A team can configure Kiro to update documentation every time a function signature changes, run property-based tests on every save, or regenerate API schemas when data models are modified. This makes the automation ambient rather than deliberate — which is where AI tooling actually needs to go to become genuinely useful rather than just impressive in demos.
Where Kiro Loses
The spec workflow adds 20-30 minutes of upfront friction. For solo developers doing rapid prototyping, Cursor is objectively faster.
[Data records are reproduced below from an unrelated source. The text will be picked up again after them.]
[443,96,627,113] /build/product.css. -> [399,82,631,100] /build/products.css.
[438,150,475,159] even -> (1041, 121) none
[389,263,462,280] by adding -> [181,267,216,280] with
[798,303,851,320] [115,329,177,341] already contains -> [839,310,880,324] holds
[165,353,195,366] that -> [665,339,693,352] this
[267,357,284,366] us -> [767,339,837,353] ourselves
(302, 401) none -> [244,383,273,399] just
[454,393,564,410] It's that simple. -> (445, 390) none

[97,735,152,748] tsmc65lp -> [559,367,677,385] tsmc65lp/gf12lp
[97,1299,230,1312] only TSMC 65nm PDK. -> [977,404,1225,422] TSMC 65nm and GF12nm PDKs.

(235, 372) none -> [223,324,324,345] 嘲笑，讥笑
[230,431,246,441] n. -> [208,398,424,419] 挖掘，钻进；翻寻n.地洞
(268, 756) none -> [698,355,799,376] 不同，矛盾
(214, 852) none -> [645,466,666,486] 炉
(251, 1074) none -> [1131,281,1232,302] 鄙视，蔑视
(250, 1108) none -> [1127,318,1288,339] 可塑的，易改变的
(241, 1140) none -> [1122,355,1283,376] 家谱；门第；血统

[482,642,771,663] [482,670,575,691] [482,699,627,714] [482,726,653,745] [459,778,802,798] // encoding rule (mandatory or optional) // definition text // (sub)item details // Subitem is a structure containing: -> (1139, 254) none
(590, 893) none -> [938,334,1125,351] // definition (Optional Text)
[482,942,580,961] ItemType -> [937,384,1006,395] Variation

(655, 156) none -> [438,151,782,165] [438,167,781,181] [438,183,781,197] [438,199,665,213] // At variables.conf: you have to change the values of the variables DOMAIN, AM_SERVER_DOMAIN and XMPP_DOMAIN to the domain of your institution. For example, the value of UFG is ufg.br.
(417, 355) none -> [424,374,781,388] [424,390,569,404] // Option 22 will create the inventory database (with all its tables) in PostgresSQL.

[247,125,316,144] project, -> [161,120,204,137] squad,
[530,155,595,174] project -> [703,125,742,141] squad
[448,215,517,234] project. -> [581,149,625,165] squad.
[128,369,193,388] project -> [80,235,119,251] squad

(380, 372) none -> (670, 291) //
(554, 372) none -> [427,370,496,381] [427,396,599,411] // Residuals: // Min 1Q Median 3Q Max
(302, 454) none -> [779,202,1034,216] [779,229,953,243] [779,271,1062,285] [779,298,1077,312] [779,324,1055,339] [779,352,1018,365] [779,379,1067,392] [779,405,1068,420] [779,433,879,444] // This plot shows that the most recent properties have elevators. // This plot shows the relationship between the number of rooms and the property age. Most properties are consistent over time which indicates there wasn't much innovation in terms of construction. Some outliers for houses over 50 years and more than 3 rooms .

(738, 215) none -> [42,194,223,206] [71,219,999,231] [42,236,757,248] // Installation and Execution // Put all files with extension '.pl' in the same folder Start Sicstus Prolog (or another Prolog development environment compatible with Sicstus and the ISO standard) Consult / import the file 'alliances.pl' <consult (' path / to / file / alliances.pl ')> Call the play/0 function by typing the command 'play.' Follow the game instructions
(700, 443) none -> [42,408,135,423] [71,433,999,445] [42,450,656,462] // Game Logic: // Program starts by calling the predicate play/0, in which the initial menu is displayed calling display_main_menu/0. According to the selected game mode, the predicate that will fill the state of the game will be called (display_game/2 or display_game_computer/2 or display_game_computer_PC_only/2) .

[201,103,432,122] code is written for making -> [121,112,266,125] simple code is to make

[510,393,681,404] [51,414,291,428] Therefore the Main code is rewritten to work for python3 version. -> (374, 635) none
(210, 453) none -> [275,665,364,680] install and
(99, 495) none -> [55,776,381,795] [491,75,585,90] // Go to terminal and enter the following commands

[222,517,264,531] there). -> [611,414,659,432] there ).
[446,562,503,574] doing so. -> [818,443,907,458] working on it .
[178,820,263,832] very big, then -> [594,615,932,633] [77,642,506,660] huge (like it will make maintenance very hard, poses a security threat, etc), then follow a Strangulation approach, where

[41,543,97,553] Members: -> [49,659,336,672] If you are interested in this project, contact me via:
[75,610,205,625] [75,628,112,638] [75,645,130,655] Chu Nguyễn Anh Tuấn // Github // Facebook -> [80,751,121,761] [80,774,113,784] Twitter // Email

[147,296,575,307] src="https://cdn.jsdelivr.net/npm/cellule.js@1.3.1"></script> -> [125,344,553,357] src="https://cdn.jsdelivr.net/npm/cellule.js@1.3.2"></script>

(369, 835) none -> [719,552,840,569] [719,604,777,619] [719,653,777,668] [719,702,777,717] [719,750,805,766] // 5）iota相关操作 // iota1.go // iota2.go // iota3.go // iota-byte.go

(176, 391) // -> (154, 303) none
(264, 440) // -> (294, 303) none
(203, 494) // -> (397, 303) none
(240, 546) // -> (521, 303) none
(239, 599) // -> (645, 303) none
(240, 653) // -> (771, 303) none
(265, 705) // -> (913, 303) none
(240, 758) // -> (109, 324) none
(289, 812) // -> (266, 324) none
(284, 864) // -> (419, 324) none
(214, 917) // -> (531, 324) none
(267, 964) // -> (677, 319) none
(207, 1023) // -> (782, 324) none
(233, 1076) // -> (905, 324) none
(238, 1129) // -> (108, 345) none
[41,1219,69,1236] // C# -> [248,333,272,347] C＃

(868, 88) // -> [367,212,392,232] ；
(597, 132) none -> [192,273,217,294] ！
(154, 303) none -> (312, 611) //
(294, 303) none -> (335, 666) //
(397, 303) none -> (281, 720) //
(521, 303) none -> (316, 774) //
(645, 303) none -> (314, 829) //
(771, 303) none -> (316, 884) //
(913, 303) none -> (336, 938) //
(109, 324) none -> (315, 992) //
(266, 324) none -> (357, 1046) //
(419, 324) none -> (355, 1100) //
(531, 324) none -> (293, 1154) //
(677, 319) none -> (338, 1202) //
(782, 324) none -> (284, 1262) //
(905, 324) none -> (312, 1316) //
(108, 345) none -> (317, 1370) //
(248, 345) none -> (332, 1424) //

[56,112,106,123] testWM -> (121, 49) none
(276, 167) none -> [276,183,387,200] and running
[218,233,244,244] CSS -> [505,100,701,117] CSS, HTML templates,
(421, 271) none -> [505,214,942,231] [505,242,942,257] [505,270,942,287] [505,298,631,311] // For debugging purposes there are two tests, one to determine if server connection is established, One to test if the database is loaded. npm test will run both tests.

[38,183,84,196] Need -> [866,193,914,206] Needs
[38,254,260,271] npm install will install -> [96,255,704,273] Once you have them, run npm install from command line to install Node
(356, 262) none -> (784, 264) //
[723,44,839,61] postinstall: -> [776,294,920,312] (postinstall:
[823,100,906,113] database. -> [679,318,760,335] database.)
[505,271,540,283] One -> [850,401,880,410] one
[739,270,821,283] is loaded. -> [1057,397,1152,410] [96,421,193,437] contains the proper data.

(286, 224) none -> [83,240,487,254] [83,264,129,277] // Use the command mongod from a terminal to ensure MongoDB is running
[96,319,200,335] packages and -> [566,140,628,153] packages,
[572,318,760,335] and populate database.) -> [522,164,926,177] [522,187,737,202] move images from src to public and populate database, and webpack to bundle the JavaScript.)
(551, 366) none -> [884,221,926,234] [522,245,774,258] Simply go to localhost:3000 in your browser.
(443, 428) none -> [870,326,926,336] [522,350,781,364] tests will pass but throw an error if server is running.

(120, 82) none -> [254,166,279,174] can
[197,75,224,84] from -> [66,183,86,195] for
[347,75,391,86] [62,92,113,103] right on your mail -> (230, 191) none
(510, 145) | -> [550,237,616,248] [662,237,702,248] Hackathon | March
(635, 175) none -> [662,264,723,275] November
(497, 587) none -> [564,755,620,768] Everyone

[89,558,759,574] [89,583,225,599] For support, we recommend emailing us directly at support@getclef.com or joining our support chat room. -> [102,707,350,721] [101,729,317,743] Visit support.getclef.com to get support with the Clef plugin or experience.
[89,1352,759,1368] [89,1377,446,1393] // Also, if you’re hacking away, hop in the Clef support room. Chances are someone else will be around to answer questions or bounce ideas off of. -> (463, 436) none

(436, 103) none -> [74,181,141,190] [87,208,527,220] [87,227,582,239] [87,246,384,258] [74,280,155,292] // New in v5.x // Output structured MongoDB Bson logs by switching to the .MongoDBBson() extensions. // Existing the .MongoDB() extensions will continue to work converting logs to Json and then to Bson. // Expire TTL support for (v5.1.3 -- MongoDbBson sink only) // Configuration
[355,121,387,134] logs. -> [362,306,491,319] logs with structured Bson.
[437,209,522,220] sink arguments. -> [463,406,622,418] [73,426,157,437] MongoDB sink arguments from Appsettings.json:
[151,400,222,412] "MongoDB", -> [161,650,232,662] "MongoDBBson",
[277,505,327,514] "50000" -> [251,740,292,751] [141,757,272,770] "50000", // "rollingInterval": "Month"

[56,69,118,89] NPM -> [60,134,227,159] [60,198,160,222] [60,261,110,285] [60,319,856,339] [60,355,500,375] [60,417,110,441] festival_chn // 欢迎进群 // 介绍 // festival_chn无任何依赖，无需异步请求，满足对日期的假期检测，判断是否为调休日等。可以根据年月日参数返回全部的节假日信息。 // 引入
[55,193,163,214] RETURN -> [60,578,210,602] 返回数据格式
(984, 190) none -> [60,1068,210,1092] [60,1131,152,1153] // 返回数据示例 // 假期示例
The MCP ecosystem is broader and more mature around Claude Code. And with 2,700 open issues on the GitHub repository, this is a product still working through early-adopter rough edges — capacity errors, session instability, and Windows trust issues have all been documented.
The honest competitive picture: most professional developers in 2026 aren’t loyal to one tool. The common production stack is Cursor for daily editing and Claude Code for complex, codebase-wide tasks. Kiro fits best as a third tool for AWS-native shops that need the planning discipline and the IAM integration.
Migration: What Amazon Q Developer Users Should Do Now
The timeline is set:
- May 15, 2026: New Q Developer signups blocked
- May 29, 2026: Opus 4.6+ models now Kiro-exclusive — Q Developer cannot access them
- April 30, 2027: Full end-of-support for the Q Developer IDE plugin
Q Developer continues to work in the AWS Console, documentation website, mobile apps, and Slack/Teams chat integrations. The migration is IDE-specific. Free-tier Kiro (50 credits/month) is enough to evaluate the spec workflow on a realistic feature before committing to Pro at around $19-20/month.
The Bottom Line
Kiro isn’t trying to beat Cursor at Cursor’s game. The spec-driven approach is a deliberate philosophical choice that trades iteration speed for correctness and traceability. With Claude Sonnet 5 and GPT-5.6 now in the roster, it’s no longer outgunned on model quality either. If you’re building on AWS and your team has been burned by AI-generated code that looked right but wasn’t, Kiro’s workflow exists precisely for that problem. If you’re a solo developer who wants to ship fast, Cursor still wins. The tool has a real use case. It just isn’t everybody’s use case.